We presented a logic-based incremental approach to graph repair. It is the first approach to graph repair returning a sound and complete overview of the set of least-changing repairs with respect to graph conditions equivalent to first-order logic on graphs. Moreover, our incremental approach has built-in support for delta-preservation, ensuring that only repairs are generated preserving the modifications of the graph update that resulted in the violation of consistency. Technically, our approach relies on an existing model generation procedure for graph conditions together with the newly introduced notion of satisfaction trees, which encode if and how a graph satisfies a graph condition. In particular, the set of violations of a satisfaction tree represents in a detailed way the parts of the consistency constraint that are violated.

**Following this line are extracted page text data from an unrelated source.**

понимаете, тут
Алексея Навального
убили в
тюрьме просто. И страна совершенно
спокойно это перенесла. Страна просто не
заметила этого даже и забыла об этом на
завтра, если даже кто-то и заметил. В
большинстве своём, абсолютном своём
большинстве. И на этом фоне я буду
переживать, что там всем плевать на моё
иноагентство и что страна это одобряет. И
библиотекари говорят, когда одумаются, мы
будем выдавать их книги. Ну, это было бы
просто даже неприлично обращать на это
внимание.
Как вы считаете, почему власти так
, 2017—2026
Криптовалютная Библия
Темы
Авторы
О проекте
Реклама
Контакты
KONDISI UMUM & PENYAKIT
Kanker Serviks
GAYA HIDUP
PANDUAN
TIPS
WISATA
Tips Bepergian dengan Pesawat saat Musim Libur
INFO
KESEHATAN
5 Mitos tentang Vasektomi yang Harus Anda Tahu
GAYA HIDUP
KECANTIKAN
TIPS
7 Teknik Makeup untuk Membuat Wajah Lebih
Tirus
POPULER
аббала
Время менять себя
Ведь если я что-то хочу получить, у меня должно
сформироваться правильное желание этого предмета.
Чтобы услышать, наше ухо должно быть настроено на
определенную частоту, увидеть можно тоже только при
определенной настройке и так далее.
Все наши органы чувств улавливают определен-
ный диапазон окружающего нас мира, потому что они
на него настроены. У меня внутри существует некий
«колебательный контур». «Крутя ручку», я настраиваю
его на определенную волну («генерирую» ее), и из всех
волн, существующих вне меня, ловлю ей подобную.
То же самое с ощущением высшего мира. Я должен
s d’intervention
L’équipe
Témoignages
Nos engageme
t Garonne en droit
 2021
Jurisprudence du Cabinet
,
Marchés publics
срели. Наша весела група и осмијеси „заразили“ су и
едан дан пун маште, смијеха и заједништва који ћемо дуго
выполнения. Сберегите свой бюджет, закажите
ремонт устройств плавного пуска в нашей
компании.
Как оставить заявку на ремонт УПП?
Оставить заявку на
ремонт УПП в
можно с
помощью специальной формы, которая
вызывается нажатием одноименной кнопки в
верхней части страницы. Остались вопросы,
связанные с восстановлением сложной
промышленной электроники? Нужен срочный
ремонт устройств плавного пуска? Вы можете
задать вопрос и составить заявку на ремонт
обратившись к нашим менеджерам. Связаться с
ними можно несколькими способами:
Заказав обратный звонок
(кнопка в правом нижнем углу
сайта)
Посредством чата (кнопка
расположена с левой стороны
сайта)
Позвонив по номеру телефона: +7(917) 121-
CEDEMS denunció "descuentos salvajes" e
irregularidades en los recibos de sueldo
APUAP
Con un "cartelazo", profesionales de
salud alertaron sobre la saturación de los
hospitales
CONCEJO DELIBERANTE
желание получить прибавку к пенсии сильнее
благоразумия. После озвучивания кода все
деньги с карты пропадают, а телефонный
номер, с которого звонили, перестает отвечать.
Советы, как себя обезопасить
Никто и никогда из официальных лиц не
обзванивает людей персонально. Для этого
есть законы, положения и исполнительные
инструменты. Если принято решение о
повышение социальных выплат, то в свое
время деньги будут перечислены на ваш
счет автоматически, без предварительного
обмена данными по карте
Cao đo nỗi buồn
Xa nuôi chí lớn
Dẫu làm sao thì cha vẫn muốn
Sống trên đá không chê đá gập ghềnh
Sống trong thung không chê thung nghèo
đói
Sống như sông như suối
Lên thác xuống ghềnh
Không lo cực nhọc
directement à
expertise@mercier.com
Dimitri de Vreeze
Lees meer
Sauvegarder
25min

As future work, we aim at supporting attributes in consistency constraints. We are confident to be able to realize this extension, since the underlying model generation procedure used for generating repairs supports such graph attributions already. Ongoing work is the support of more expressive consistency constraints, allowing path-related properties. Moreover, we are in the process of evaluating our approach on more case studies. This evaluation also pertains to the overall efficiency (for which we employ techniques for localized and incremental pattern matching) and includes a comparison with other approaches for graph repair. We plan to work out a dedicated multi-model procedure in line with our constraint-based approach by defining the inter-model consistency constraint by a graph condition that expresses the relation between the different models. Finally, we aim at presenting more properties going beyond delta preservation or least-change (e.g. also address least-surprise as elaborated in the field of bidirectional transformations [12]) allowing for an even more diverse distinction between all possible repairs supporting the implementation of a powerful (interactive) repair selection procedure.